By Kim Passoth
LAS VEGAS, Nev. (FOX5) – The tremendous rainfall this winter has had an impact on Nevada’s drought. This time two years ago, Southern Nevada was in an exceptional drought, the worst possible category.
Now, all of Clark County is either in a severe or moderate drought marking a significant improvement. Up at Lee Canyon, they are approaching a snowpack record. The all-time record is 255 inches. Right now, they are at 237 inches with 10 to 20 more inches expected with Tuesday’s storm.
Last fall, FOX5 told you about cloud seeding machines being added to our local mountains.
Last year, conservation group Save Red Rock raised tens of thousands of dollars to buy and install cloud seeding machines. They are generators that sit on top of the mountains with cannons that shoot silver iodide, dust that will form ice, into passing clouds.

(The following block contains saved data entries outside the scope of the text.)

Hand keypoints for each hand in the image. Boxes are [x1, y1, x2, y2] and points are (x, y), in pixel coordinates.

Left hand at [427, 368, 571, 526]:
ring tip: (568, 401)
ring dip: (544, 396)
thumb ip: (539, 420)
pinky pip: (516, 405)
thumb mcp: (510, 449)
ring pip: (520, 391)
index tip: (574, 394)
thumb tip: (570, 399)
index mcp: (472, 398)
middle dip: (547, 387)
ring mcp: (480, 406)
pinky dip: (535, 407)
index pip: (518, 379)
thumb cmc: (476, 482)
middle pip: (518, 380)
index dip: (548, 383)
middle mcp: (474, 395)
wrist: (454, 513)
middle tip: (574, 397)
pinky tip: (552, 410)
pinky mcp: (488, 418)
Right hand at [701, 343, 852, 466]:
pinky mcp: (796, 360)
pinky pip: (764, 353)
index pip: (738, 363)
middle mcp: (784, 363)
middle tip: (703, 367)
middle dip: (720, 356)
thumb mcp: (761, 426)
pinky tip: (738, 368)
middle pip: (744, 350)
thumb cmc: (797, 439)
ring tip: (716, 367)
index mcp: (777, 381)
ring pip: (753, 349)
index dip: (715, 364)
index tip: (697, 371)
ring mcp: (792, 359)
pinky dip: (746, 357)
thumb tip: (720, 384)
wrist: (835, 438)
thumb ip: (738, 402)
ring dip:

“We have two cloud seeders over the Spring Mountain Range. One is on Lovell Canyon and that is mainly going to hit Mt. Charleston and Lee Canyon and then we have a second one on Mt. Potosi and that is mainly to hit Red Rock Canyon,” Pauline van Betten, Land and Water Advisor for Save Red Rock shared. After 20 years of drought, last year van Betten told FOX5 how Red Rock Canyon was suffering especially the plants and animals. Now things are much different at Red Rock, flooding was reported there just last week.
“There’s water in the creeks and the Joshua Trees have really come back,” van Betten stated. Save Red Rock couldn’t be happier with the results of the first winter of cloud seeding.
“It has just been fantastic. We’ve been seeding throughout the whole winter. All of these storms have been seeded… The cloud seeders have generated 6,000-acre feet of water… so that’s 18,000 homes of water for a year,” van Betten said. However, the water crisis in Southern Nevada is far from over and the cloud seeding will continue.
“We don’t know what the next years will bring,” van Betten explained.
This legislative session, Senate Bill 99 would authorize $1.2 million for a state cloud seeding program over the next two years.
The federal government announced it is also investing in cloud seeding to the tune of $2.4 million. On Thursday, the Southern Nevada Water Authority voted to accept a grant from the US Bureau of Reclamation to fund cloud seeding in other western states whose rivers flow into Lake Mead.